Когда они выходили из мастерской и Бирюза уже собирался запереть дверь, внутри где-то под потолком послышался грохот.
— Что это? — спросила Хамуцо.
— Соседи буянят. Боюсь, что может провалиться потолок. Если ты не возражаешь, я лучше проверю.
Хамуцо сначала кивнула, а затем, хлопнув себя по лбу, пробормотала: "Да, конечно!"
Бирюза исчез в темноте и притворил за собой дверь. Девушка осталась ждать на улице.
Лезть в узкое пространство между своим этажом и этажом выше обычно было не особо приятно, хотя слепцу с его комплекцией застрять было просто невозможно. Здесь валялся всякий хлам в корзинках, бумажных коробочках и просто как попало брошенный, но Бирюза прокладывал путь к дальнему плотно обитому дерюгой ящику, с которого слетела обычно закреплённая кожаным ремнём крышка. Человек бы не увидел это — было темно, как в пещере, хоть немного света и могло пробиваться сквозь доски, когда солнце было выше.
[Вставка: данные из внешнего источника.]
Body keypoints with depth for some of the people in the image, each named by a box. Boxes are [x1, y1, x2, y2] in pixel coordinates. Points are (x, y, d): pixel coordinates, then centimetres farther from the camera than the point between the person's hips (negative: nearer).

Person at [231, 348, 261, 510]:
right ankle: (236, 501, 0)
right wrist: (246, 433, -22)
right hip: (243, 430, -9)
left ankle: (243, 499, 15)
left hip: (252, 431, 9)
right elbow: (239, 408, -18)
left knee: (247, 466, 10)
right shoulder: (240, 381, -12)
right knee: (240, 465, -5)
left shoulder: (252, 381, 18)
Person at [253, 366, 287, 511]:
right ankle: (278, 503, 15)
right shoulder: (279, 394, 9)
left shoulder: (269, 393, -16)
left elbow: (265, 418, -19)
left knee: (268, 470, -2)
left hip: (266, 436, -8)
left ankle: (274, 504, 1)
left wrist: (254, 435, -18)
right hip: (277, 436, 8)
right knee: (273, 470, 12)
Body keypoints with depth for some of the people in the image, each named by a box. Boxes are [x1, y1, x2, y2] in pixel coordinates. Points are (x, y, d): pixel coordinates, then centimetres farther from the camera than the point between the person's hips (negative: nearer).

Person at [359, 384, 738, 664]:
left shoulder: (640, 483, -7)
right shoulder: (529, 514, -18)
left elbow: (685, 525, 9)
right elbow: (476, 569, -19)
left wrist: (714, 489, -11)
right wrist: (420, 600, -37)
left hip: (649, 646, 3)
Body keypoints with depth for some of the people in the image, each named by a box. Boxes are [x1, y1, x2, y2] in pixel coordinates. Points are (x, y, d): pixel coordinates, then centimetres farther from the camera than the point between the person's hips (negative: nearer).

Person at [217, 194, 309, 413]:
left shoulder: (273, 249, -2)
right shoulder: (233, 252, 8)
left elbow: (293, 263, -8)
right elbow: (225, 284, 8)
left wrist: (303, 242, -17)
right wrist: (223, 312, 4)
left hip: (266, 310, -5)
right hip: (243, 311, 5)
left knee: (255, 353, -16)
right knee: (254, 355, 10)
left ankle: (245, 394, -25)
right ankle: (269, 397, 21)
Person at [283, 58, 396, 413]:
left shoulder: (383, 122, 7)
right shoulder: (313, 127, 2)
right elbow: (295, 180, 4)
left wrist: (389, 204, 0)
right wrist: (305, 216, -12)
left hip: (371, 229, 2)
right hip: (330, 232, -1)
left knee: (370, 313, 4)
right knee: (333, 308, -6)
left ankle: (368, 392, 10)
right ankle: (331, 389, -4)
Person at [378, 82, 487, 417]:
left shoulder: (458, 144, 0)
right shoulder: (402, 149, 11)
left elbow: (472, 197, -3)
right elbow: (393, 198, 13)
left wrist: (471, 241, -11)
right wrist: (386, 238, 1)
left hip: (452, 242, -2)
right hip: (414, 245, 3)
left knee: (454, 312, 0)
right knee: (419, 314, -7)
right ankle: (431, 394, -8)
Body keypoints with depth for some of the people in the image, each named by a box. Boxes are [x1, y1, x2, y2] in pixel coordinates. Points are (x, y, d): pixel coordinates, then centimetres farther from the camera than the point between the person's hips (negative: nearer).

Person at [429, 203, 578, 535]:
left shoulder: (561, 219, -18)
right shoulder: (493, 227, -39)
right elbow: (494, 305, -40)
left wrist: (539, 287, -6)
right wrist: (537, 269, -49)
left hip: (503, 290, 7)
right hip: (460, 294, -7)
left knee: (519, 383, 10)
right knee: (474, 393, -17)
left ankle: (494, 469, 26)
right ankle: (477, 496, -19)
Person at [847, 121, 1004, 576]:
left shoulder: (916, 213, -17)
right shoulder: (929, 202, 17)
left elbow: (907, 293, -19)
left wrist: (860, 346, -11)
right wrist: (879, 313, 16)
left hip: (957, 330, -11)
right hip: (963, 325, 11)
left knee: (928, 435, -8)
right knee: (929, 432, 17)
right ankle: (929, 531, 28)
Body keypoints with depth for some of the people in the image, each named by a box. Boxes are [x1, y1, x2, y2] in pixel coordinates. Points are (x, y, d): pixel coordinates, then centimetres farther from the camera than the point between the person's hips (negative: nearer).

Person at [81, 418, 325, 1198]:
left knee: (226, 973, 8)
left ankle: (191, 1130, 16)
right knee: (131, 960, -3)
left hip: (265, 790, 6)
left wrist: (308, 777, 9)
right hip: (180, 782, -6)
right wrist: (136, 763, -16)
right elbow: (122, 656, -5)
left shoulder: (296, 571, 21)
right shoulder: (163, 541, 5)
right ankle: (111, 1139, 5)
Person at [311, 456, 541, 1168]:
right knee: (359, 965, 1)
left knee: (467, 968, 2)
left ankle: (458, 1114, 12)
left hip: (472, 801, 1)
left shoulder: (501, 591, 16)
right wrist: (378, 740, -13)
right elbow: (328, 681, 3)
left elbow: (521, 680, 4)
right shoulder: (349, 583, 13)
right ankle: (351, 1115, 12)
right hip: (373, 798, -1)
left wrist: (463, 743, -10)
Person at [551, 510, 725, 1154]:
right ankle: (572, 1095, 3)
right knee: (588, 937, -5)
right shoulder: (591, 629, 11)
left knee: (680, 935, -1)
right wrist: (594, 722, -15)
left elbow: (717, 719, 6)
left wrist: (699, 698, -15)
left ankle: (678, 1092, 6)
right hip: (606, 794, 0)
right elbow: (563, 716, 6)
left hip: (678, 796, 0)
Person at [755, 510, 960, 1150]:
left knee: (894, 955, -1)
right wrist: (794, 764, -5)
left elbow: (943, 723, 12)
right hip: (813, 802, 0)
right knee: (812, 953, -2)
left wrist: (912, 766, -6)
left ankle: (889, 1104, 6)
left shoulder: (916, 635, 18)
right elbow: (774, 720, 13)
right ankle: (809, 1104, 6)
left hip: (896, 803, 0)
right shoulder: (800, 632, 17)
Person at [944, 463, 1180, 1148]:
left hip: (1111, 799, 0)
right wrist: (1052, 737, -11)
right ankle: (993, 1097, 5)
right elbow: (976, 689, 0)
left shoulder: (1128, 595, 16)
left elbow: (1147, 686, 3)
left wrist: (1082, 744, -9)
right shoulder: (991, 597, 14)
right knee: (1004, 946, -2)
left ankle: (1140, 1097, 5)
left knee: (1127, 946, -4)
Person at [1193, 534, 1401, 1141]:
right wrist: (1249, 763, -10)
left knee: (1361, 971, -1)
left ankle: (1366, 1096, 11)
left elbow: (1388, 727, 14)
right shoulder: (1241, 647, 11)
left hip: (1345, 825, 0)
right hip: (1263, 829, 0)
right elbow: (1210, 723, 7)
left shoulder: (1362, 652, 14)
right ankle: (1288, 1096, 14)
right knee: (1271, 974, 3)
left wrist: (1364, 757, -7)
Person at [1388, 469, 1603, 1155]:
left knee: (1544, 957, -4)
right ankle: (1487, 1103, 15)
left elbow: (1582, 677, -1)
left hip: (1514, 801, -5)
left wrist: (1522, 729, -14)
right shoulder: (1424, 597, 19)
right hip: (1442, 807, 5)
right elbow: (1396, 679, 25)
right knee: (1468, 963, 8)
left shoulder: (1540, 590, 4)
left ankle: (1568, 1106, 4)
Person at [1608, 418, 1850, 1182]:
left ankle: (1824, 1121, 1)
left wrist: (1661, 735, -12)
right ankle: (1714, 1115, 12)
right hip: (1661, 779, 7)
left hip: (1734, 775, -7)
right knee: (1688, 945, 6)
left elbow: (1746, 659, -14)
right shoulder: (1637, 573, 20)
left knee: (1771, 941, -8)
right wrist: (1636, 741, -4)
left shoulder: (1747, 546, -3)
— У меня нет возможности запирать тебя в железном сундуке, каждый кусок металла дорог моему знакомому. Ведя себя так, ты нарушаешь наш договор.
Из ящика смотрело лицо ребёнка-старушки: маленькое, сморщенное, глаза замученные и уставшие от невесёлой жизни, но рот живой и зубы крепкие. Белые волосы, перемежающиеся чёрными прядями, начиная от затылка переходили в шерсть. Ниже головы начинался белый тигрёнок. Тощее существо коснулось мягкой лапой пальцев Бирюзы.
— Я тоже чувствую, что концентрация отравленного ци растёт. Поэтому не хочу выпускать. Ведь ты всегда сражаешься насмерть — так посмотри, что от тебя осталось, у тебя же есть глаза.
Существо издало звук, похожий на кашель.
Бирюза вздохнул:
— Всё-таки настаиваешь… Хорошо, но помни наше условие: одно сердце, которому и без того осталось недолго биться. И принеси что-нибудь для меня.
Существо довольно заворчало, начало вылезать из ящика, касаясь рук и бёдер слепца, разминая их лапами, проводя длинным хвостом по лицу. Бирюза начал нащупывать маленькую дверку в стене, выводящую прямо на улицу.
Когда во мраке обрадовалось окошко робкого пасмурного вечернего света, существо мигом выпрыгнуло и исчезло в сырой серости улочек. Бирюза прислушался ей вслед. Только пара шлепков по лужам, а дальше тишина. Чисто идёт — пусть немного, а тоже кошка.
Когда Бирюза вышел, то почуял, что Хамуцо снова курит.
Они снова обошли район, но Эмань не нашли, а тем временем начавшийся накрапывать дождик полил сильнее.